POR QUÉ PERMITE DIOS QUE SEAMOS TENTADOS

1. Entonces… ¿Cuándo? Después de bajar el Espíritu Santo, después de oírse aquella voz venida del cielo que decía: Éste es mi Hijo amado, en quien me he complacido . Y lo de verdad maravilloso es que le lleva el Espíritu Santo—así lo afirma expresamente el evangelio—. Y es que, como el Señor toda lo hacía y sufría para nuestra enseñanza, quiso también ser conducido al desierto y trabar allí combate contra el diablo, a fin de que los bautizados, si después del bautismo sufren mayores tentaciones, no se turben por ello, como si fuera cosa que no era de esperar.

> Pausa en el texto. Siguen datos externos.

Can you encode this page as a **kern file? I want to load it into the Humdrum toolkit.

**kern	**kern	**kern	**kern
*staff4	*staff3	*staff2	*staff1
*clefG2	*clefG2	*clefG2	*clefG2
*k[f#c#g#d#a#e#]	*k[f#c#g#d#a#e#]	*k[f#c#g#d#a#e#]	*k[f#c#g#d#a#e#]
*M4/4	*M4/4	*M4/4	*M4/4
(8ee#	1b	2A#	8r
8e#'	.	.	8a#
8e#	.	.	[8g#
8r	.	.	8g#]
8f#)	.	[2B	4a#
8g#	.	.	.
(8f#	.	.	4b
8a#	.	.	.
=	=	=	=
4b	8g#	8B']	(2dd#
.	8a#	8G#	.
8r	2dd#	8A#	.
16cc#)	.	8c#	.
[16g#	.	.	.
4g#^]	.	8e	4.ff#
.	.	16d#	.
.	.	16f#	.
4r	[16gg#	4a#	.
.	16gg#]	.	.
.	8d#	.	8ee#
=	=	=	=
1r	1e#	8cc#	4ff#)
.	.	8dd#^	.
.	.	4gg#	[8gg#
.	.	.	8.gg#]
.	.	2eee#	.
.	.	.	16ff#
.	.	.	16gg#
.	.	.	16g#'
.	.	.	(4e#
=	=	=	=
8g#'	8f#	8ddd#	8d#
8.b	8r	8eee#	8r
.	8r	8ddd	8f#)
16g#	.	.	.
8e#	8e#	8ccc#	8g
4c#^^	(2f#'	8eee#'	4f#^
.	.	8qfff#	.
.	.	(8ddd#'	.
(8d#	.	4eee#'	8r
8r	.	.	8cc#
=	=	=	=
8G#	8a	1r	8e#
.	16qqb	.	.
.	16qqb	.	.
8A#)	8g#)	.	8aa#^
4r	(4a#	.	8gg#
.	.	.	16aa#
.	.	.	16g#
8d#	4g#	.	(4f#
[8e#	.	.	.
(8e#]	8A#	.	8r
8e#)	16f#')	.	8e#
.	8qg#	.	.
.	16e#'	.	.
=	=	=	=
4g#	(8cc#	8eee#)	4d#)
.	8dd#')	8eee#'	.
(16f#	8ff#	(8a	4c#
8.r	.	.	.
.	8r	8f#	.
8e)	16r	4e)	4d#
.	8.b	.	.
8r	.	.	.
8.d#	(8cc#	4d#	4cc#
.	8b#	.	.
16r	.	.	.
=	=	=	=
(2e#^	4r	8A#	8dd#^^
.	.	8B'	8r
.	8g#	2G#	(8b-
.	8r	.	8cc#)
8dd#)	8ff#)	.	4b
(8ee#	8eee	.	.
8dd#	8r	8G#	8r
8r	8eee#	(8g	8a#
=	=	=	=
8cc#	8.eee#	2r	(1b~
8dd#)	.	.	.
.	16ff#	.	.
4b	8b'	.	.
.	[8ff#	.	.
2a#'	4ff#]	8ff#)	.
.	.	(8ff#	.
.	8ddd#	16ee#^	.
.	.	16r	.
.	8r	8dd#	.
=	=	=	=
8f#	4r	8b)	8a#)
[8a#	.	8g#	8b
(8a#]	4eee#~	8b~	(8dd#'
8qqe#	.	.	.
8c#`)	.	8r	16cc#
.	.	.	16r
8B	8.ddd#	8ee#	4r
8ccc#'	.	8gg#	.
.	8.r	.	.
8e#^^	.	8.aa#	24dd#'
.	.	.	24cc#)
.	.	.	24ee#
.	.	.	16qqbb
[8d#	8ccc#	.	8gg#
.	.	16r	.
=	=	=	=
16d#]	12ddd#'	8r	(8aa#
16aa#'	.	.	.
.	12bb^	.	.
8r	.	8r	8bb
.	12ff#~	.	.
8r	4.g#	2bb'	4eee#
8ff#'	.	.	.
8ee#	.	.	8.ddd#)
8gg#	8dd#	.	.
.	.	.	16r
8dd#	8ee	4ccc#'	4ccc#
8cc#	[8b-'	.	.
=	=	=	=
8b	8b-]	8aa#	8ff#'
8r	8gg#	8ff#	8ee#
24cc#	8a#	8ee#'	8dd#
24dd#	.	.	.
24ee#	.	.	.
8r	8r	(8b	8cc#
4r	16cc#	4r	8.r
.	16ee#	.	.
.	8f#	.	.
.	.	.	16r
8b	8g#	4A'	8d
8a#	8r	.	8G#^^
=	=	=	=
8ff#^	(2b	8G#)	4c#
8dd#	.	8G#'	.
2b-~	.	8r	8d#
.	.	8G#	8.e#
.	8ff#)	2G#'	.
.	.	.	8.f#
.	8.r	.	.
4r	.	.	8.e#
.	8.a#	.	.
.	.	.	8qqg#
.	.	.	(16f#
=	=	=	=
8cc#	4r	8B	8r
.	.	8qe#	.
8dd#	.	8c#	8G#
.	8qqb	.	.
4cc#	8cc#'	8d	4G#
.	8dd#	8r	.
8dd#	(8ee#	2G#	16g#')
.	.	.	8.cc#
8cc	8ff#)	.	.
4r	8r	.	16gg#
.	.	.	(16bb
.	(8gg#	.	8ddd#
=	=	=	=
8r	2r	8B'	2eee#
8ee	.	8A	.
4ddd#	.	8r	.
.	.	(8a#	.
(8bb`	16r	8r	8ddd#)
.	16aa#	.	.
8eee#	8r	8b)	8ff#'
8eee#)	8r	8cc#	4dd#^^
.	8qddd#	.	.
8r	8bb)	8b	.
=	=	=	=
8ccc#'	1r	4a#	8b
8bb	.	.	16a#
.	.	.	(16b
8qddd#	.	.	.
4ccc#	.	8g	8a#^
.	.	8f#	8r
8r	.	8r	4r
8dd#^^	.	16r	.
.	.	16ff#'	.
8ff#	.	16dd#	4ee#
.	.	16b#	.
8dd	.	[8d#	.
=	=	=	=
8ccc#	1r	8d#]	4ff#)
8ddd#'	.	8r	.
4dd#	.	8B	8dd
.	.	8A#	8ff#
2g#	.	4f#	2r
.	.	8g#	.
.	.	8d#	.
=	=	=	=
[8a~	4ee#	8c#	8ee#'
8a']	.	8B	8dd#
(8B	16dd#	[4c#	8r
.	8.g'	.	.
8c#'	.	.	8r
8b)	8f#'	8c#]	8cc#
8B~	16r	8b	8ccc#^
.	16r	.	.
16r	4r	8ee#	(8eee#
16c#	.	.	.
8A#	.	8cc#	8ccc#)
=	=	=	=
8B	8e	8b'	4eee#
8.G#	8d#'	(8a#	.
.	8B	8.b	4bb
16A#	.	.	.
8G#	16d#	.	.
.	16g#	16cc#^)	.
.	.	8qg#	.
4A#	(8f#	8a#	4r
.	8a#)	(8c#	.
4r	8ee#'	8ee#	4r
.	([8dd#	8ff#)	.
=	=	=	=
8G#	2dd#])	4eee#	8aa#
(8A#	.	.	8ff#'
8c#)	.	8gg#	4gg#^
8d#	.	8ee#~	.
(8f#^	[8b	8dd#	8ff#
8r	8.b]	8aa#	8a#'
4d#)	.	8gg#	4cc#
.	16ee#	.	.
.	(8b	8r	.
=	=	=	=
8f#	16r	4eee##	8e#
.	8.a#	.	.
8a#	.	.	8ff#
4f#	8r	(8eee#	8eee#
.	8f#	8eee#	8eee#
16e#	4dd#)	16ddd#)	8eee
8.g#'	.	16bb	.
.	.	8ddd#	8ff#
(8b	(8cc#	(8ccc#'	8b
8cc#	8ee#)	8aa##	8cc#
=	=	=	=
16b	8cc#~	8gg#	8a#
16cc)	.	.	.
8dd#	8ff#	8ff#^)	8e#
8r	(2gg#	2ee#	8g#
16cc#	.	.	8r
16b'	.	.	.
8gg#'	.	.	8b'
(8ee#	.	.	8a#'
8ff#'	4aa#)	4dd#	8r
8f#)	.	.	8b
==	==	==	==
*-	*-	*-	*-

No, no hay que turbarse, sino permanecer firme y soportarlo generosamente como la cosa más natural del mundo. Si tomaste las armas, no fue para estarte ocioso, sino para combatir. Y ésa es la razón por que Dios no impide que nos acometan las tentaciones. Primero, para que te des cuenta que ahora eres ya más fuerte. Luego, para que te mantengas en moderación y humildad y no te engrías por la grandeza de los dones recibidos, pues las tentaciones pueden muy bien reprimir tu orgullo. Aparte de eso, aquel malvado del diablo, que acaso duda de si realmente le has abandonado, por la prueba de las tentaciones puede tener certidumbre plena de que te has apartado de él definitivamente. Cuarto motivo: las tentaciones te hacen más fuerte que el hierro mejor templado. Quinto: ellas te dan la mejor prueba de los preciosos tesoros que se te han confiado. Porque, si no te hubiera visto el diablo que estás ahora constituido en más alto honor, no te hubiera atacado. Por lo menos al principio, si acometió a Adán, fue porque le vio gozar de tan grande dignidad. Y, si salió a campaña contra Job, fue porque le vio coronado y proclamado por el Dios mismo del universo. —Entonces, ¿por qué dice más adelante el Señor: Orad para que no entréis en tentación —Por la misma razón por que el evangelio no te presenta simplemente a Jesús camino del desierto, sino conducido allí conforme a la razón de la economía divina. Con lo que nos da a entender que no debemos nosotros adelantarnos a la tentación; más, si somos a ella arrastrados, mantenernos firmes valerosamente.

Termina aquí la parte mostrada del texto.